* _Records from a collection_:
================================

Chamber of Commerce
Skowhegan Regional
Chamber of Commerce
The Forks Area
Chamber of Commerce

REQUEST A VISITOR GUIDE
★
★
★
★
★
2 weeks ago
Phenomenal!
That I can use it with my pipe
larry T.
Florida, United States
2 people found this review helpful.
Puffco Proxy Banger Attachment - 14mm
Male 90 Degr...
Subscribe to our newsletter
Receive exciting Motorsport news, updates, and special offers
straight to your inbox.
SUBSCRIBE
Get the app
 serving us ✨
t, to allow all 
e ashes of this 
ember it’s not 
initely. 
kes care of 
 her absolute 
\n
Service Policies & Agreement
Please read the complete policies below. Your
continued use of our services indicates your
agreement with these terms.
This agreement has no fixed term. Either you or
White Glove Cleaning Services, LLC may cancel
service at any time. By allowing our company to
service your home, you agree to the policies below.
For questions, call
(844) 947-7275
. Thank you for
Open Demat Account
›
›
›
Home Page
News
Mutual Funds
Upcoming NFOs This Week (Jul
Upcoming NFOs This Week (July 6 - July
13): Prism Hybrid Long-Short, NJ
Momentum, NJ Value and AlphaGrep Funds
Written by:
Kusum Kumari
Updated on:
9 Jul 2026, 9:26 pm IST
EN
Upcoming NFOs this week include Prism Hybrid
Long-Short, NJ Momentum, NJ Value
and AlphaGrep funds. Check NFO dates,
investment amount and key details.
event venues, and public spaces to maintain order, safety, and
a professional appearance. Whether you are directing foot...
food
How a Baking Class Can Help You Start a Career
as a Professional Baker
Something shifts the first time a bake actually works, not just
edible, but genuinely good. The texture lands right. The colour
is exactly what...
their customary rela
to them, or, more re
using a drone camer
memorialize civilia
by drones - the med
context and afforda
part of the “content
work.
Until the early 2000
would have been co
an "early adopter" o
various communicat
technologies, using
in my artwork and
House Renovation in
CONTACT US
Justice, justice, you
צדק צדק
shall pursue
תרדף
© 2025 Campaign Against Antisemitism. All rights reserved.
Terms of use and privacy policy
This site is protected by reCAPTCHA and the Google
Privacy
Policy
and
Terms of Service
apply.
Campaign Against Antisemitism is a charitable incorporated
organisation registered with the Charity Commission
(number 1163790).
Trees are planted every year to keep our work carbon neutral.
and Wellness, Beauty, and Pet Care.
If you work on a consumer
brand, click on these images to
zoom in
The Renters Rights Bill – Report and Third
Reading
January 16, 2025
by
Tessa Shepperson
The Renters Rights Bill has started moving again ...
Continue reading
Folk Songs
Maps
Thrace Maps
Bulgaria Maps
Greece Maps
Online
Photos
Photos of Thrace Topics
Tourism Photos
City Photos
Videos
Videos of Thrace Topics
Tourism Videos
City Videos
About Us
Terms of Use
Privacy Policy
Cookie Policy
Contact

================================

* _Exercise directions_: Copy the items from the start through the line containing "Receive exciting Motorsport", changing "Chamber of Commerce" to "Board of Trade" and leaving everything else the same.

* _Answer_:
Board of Trade
Skowhegan Regional
Board of Trade
The Forks Area
Board of Trade

REQUEST A VISITOR GUIDE
★
★
★
★
★
2 weeks ago
Phenomenal!
That I can use it with my pipe
larry T.
Florida, United States
2 people found this review helpful.
Puffco Proxy Banger Attachment - 14mm
Male 90 Degr...
Subscribe to our newsletter
Receive exciting Motorsport news, updates, and special offers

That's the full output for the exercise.